Looking at the data below, state how many lines contain "tinha". No other words are wanted.

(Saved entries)
—————
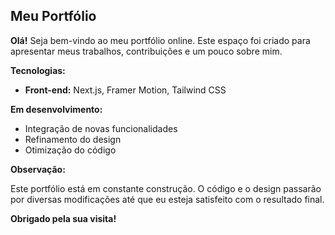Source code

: ## Meu Portfólio

**Olá!** Seja bem-vindo ao meu portfólio online. Este espaço foi criado para apresentar meus trabalhos, contribuições e um pouco sobre mim.

**Tecnologias:**

* **Front-end:** Next.js, Framer Motion, Tailwind CSS

**Em desenvolvimento:**

* Integração de novas funcionalidades
* Refinamento do design
* Otimização do código

**Observação:**

Este portfólio está em constante construção. O código e o design passarão por diversas modificações até que eu esteja satisfeito com o resultado final.

**Obrigado pela sua visita!**
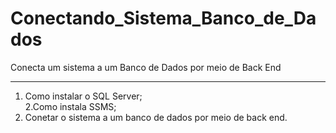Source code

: # Conectando_Sistema_Banco_de_Dados
 Conecta um sistema a um Banco de Dados por meio de Back End
***
1. Como instalar o SQL  Server;<br>
2.Como  instala SSMS;  
3. Conetar  o sistema a um banco de dados por meio de back end.
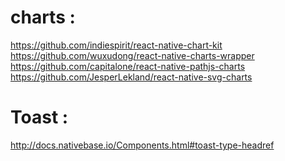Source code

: # charts : 
https://github.com/indiespirit/react-native-chart-kit <br />
https://github.com/wuxudong/react-native-charts-wrapper <br />
https://github.com/capitalone/react-native-pathjs-charts <br />
https://github.com/JesperLekland/react-native-svg-charts <br />

# Toast :
http://docs.nativebase.io/Components.html#toast-type-headref
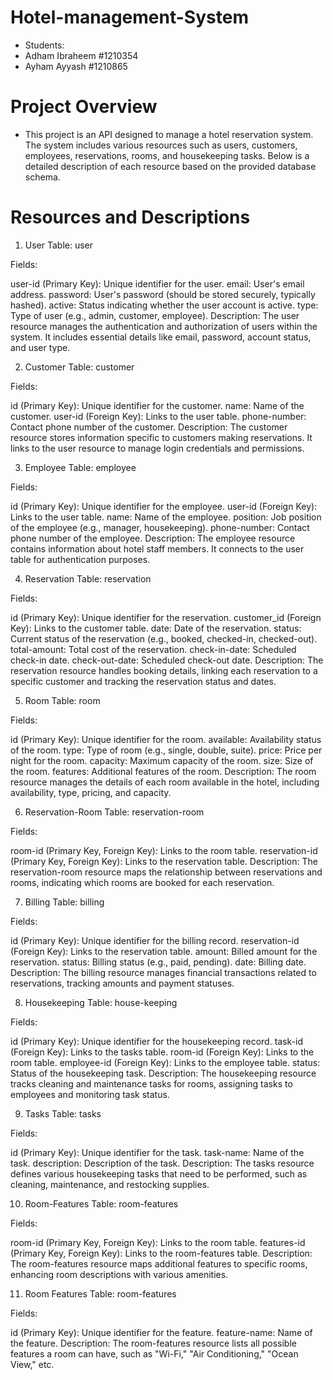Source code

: # Hotel-management-System
- Students:
- Adham Ibraheem #1210354
- Ayham Ayyash #1210865
# Project Overview
- This project is an API designed to manage a hotel reservation system. The system includes various resources such as users, customers, employees, reservations, rooms, and housekeeping tasks. Below is a detailed description of each resource based on the provided database schema.

# Resources and Descriptions
1. User
Table: user

Fields:

user-id (Primary Key): Unique identifier for the user.
email: User's email address.
password: User's password (should be stored securely, typically hashed).
active: Status indicating whether the user account is active.
type: Type of user (e.g., admin, customer, employee).
Description:
The user resource manages the authentication and authorization of users within the system. It includes essential details like email, password, account status, and user type.

2. Customer
Table: customer

Fields:

id (Primary Key): Unique identifier for the customer.
name: Name of the customer.
user-id (Foreign Key): Links to the user table.
phone-number: Contact phone number of the customer.
Description:
The customer resource stores information specific to customers making reservations. It links to the user resource to manage login credentials and permissions.

3. Employee
Table: employee

Fields:

id (Primary Key): Unique identifier for the employee.
user-id (Foreign Key): Links to the user table.
name: Name of the employee.
position: Job position of the employee (e.g., manager, housekeeping).
phone-number: Contact phone number of the employee.
Description:
The employee resource contains information about hotel staff members. It connects to the user table for authentication purposes.

4. Reservation
Table: reservation

Fields:

id (Primary Key): Unique identifier for the reservation.
customer_id (Foreign Key): Links to the customer table.
date: Date of the reservation.
status: Current status of the reservation (e.g., booked, checked-in, checked-out).
total-amount: Total cost of the reservation.
check-in-date: Scheduled check-in date.
check-out-date: Scheduled check-out date.
Description:
The reservation resource handles booking details, linking each reservation to a specific customer and tracking the reservation status and dates.

5. Room
Table: room

Fields:

id (Primary Key): Unique identifier for the room.
available: Availability status of the room.
type: Type of room (e.g., single, double, suite).
price: Price per night for the room.
capacity: Maximum capacity of the room.
size: Size of the room.
features: Additional features of the room.
Description:
The room resource manages the details of each room available in the hotel, including availability, type, pricing, and capacity.

6. Reservation-Room
Table: reservation-room

Fields:

room-id (Primary Key, Foreign Key): Links to the room table.
reservation-id (Primary Key, Foreign Key): Links to the reservation table.
Description:
The reservation-room resource maps the relationship between reservations and rooms, indicating which rooms are booked for each reservation.

7. Billing
Table: billing

Fields:

id (Primary Key): Unique identifier for the billing record.
reservation-id (Foreign Key): Links to the reservation table.
amount: Billed amount for the reservation.
status: Billing status (e.g., paid, pending).
date: Billing date.
Description:
The billing resource manages financial transactions related to reservations, tracking amounts and payment statuses.

8. Housekeeping
Table: house-keeping

Fields:

id (Primary Key): Unique identifier for the housekeeping record.
task-id (Foreign Key): Links to the tasks table.
room-id (Foreign Key): Links to the room table.
employee-id (Foreign Key): Links to the employee table.
status: Status of the housekeeping task.
Description:
The housekeeping resource tracks cleaning and maintenance tasks for rooms, assigning tasks to employees and monitoring task status.

9. Tasks
Table: tasks

Fields:

id (Primary Key): Unique identifier for the task.
task-name: Name of the task.
description: Description of the task.
Description:
The tasks resource defines various housekeeping tasks that need to be performed, such as cleaning, maintenance, and restocking supplies.

10. Room-Features
Table: room-features

Fields:

room-id (Primary Key, Foreign Key): Links to the room table.
features-id (Primary Key, Foreign Key): Links to the room-features table.
Description:
The room-features resource maps additional features to specific rooms, enhancing room descriptions with various amenities.

11. Room Features
Table: room-features

Fields:

id (Primary Key): Unique identifier for the feature.
feature-name: Name of the feature.
Description:
The room-features resource lists all possible features a room can have, such as "Wi-Fi," "Air Conditioning," "Ocean View," etc.
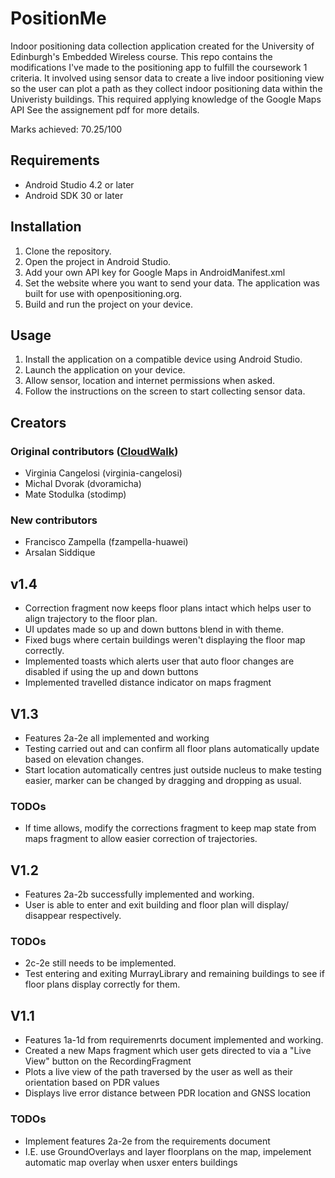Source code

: # PositionMe
Indoor positioning data collection application created for the University of Edinburgh's Embedded Wireless course. This repo contains the modifications I've made to the positioning app to fulfill the coursework 1 criteria. It involved using sensor data to create a live indoor positioning view so the user can plot a path as they collect indoor positioning data within the Univeristy buildings. This required applying knowledge of the Google Maps API See the assignement pdf for more details.

Marks achieved: 70.25/100

## Requirements

- Android Studio 4.2 or later
- Android SDK 30 or later

## Installation

1. Clone the repository.
2. Open the project in Android Studio.
3. Add your own API key for Google Maps in AndroidManifest.xml
4. Set the website where you want to send your data. The application was built for use with openpositioning.org.
5. Build and run the project on your device.

## Usage

1. Install the application on a compatible device using Android Studio.
2. Launch the application on your device.
3. Allow sensor, location and internet permissions when asked.
4. Follow the instructions on the screen to start collecting sensor data.

## Creators

### Original contributors ([CloudWalk](https://github.com/openpositioning/DataCollectionTeam6))
- Virginia Cangelosi (virginia-cangelosi)
- Michal Dvorak (dvoramicha)
- Mate Stodulka (stodimp)

### New contributors
- Francisco Zampella (fzampella-huawei)
- Arsalan Siddique

## v1.4
- Correction fragment now keeps floor plans intact which helps user to align trajectory to the floor plan.
- UI updates made so up and down buttons blend in with theme.
- Fixed bugs where certain buildings weren't displaying the floor map correctly.
- Implemented toasts which alerts user that auto floor changes are disabled if using the up and down buttons
- Implemented travelled distance indicator on maps fragment

## V1.3
- Features 2a-2e all implemented and working
- Testing carried out and can confirm all floor plans automatically update based on elevation changes.
- Start location automatically centres just outside nucleus to make testing easier, marker can be changed by dragging and dropping as usual.
### TODOs
- If time allows, modify the corrections fragment to keep map state from maps fragment to allow easier correction of trajectories.

## V1.2
- Features 2a-2b successfully implemented and working.
- User is able to enter and exit building and floor plan will display/ disappear respectively.
### TODOs
- 2c-2e still needs to be implemented.
- Test entering and exiting MurrayLibrary and remaining buildings to see if floor plans display correctly for them.

## V1.1

- Features 1a-1d from requiremenrts document implemented and working.
- Created a new Maps fragment which user gets directed to via a "Live View" button on the RecordingFragment
- Plots a live view of the path traversed by the user as well as their orientation based on PDR values
- Displays live error distance between PDR location and GNSS location


### TODOs
- Implement features 2a-2e from the requirements document
- I.E. use GroundOverlays and layer floorplans on the map, impelement automatic map overlay when usxer enters buildings

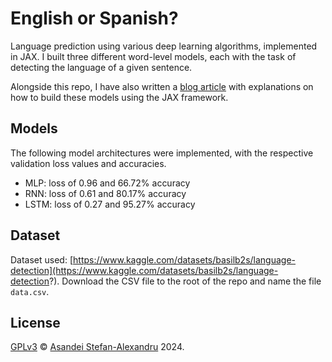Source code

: # English or Spanish?

Language prediction using various deep learning algorithms, implemented in JAX. I built three different word-level models, each with the task of detecting the language of a given sentence.

 Alongside this repo, I have also written a [blog article](https://asandei.com) with explanations on how to build these models using the JAX framework.

## Models

The following model architectures were implemented, with the respective validation loss values and accuracies.

- MLP: loss of 0.96 and 66.72% accuracy
- RNN: loss of 0.61 and 80.17% accuracy
- LSTM: loss of 0.27 and 95.27% accuracy

## Dataset

Dataset used: [https://www.kaggle.com/datasets/basilb2s/language-detection](https://www.kaggle.com/datasets/basilb2s/language-detection?). Download the CSV file to the root of the repo and name the file `data.csv`.

## License

[GPLv3](LICENSE) © [Asandei Stefan-Alexandru](https://asandei.com) 2024.

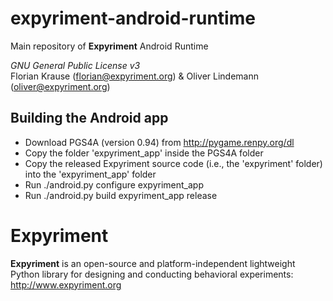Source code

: expyriment-android-runtime
==========================

Main repository of **Expyriment** Android Runtime

*GNU General Public License v3*  
Florian Krause (florian@expyriment.org) & Oliver Lindemann (oliver@expyriment.org)

Building the Android app
------------------------

* Download PGS4A (version 0.94) from http://pygame.renpy.org/dl
* Copy the folder 'expyriment_app' inside the PGS4A folder
* Copy the released Expyriment source code (i.e., the 'expyriment' folder) into the 
  'expyriment_app' folder
* Run
    ./android.py configure expyriment_app
* Run
    ./android.py build expyriment_app release


Expyriment 
==========
**Expyriment** is an open-source and platform-independent lightweight Python
library for designing and conducting behavioral experiments: http://www.expyriment.org
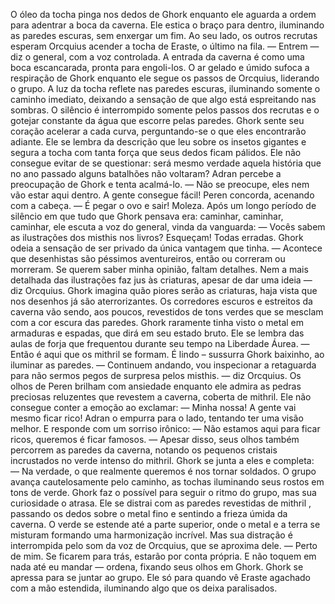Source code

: O óleo da tocha pinga nos dedos de Ghork enquanto ele aguarda a ordem para adentrar a boca da caverna. Ele estica o braço para dentro, iluminando as paredes escuras, sem enxergar um fim. Ao seu lado, os outros recrutas esperam Orcquius acender a tocha de Eraste, o último na fila.
— Entrem — diz o general, com a voz controlada.
A entrada da caverna é como uma boca escancarada, pronta para engoli-los. O ar gelado e úmido sufoca a respiração de Ghork enquanto ele segue os passos de Orcquius, liderando o grupo. A luz da tocha reflete nas paredes escuras, iluminando somente o caminho imediato, deixando a sensação de que algo está espreitando nas sombras. O silêncio é interrompido somente pelos passos dos recrutas e o gotejar constante da água que escorre pelas paredes. Ghork sente seu coração acelerar a cada curva, perguntando-se o que eles encontrarão adiante. Ele se lembra da descrição que leu sobre os insetos gigantes e segura a tocha com tanta força que seus dedos ficam pálidos. Ele não consegue evitar de se questionar: será mesmo verdade aquela história que no ano passado alguns batalhões não voltaram?
Adran percebe a preocupação de Ghork e tenta acalmá-lo.
— Não se preocupe, eles nem vão estar aqui dentro. A gente consegue fácil!
Peren concorda, acenando com a cabeça.
— É pegar o ovo e sair! Moleza. 
Após um longo período de silêncio em que tudo que Ghork pensava era: caminhar, caminhar, caminhar, ele escuta a voz do general, vinda da vanguarda:
— Vocês sabem as ilustrações dos misthis nos livros? Esqueçam! Todas erradas.
Ghork odeia a sensação de ser privado da única vantagem que tinha.
— Acontece que desenhistas são péssimos aventureiros, então ou correram ou morreram. Se querem saber minha opinião, faltam detalhes. Nem a mais detalhada das ilustrações faz jus às criaturas, apesar de dar uma ideia — diz Orcquius.
Ghork imagina quão piores serão as criaturas, haja vista que nos desenhos já são aterrorizantes.
Os corredores escuros e estreitos da caverna vão sendo, aos poucos, revestidos de tons verdes que se mesclam com a cor escura das paredes. Ghork raramente tinha visto o metal em armaduras e espadas, que dirá em seu estado bruto. Ele se lembra das aulas de forja que frequentou durante seu tempo na Liberdade Áurea.
— Então é aqui que os mithril se formam. É lindo – sussurra Ghork baixinho, ao iluminar as paredes.
— Continuem andando, vou inspecionar a retaguarda para não sermos pegos de surpresa pelos misthis. — diz Orcquius.
Os olhos de Peren brilham com ansiedade enquanto ele admira as pedras preciosas reluzentes que revestem a caverna, coberta de mithril. Ele não consegue conter a emoção ao exclamar:
— Minha nossa! A gente vai mesmo ficar rico!
Adran o empurra para o lado, tentando ter uma visão melhor. E responde com um sorriso irônico: 
— Não estamos aqui para ficar ricos, queremos é ficar famosos. — Apesar disso, seus olhos também percorrem as paredes da caverna, notando os pequenos cristais incrustados no verde intenso do mithril.
Ghork se junta a eles e completa:              
— Na verdade, o que realmente queremos é nos tornar soldados. 
O grupo avança cautelosamente pelo caminho, as tochas iluminando seus rostos em tons de verde. Ghork faz o possível para seguir o ritmo do grupo, mas sua curiosidade o atrasa. Ele se distrai com as paredes revestidas de mithril  , passando os dedos sobre o metal fino e sentindo a frieza úmida da caverna. O verde se estende até a parte superior, onde o metal e a terra se misturam formando uma harmonização incrível. Mas sua distração é interrompida pelo som da voz de Orcquius, que se aproxima dele. 
— Perto de mim. Se ficarem para trás, estarão por conta própria. E não toquem em nada até eu mandar — ordena, fixando seus olhos em Ghork. 
Ghork se apressa para se juntar ao grupo. Ele só para quando vê Eraste agachado com a mão estendida, iluminando algo que os deixa paralisados.
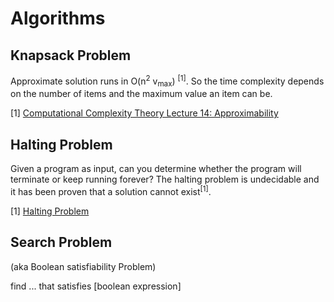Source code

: # Algorithms

## Knapsack Problem

Approximate solution runs in O(n<sup>2</sup> v<sub>max</sub>) <sup>[1]</sup>. So the time complexity depends on the number of items and the maximum value an item can be.

[1] [Computational Complexity Theory
Lecture 14: Approximability](https://noppa.aalto.fi/noppa/kurssi/t-79.5103/luennot/T-79_5103_lecture_14.pdf)

## Halting Problem
Given a program as input, can you determine whether the program will terminate or keep running forever? The halting problem is undecidable and it has been proven that a solution cannot exist<sup>[1]</sup>.

[1] [Halting Problem](http://en.wikipedia.org/wiki/Halting_problem)

## Search Problem

(aka Boolean satisfiability Problem)

find ... that satisfies [boolean expression]
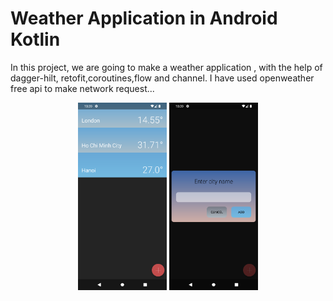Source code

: # Weather Application in Android Kotlin

In this project, we are going to make a weather application , with the help of dagger-hilt, retofit,coroutines,flow and channel. I have used openweather free api to make network request...

<p align="center">
<img src="app/src/main/res/drawable/one.png" height=300px/>
<img src="app/src/main/res/drawable/two.png" height=300px/>
</p>
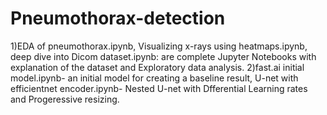 # Pneumothorax-detection
1)EDA of pneumothorax.ipynb, Visualizing x-rays using heatmaps.ipynb, deep dive into Dicom dataset.ipynb: are complete Jupyter Notebooks with explanation of the dataset and Exploratory data analysis.
2)fast.ai initial model.ipynb- an initial model for creating a baseline result, U-net with efficientnet encoder.ipynb- Nested U-net with Dfferential Learning rates and Progeressive resizing.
—————
• **TASK SOLUTION**
2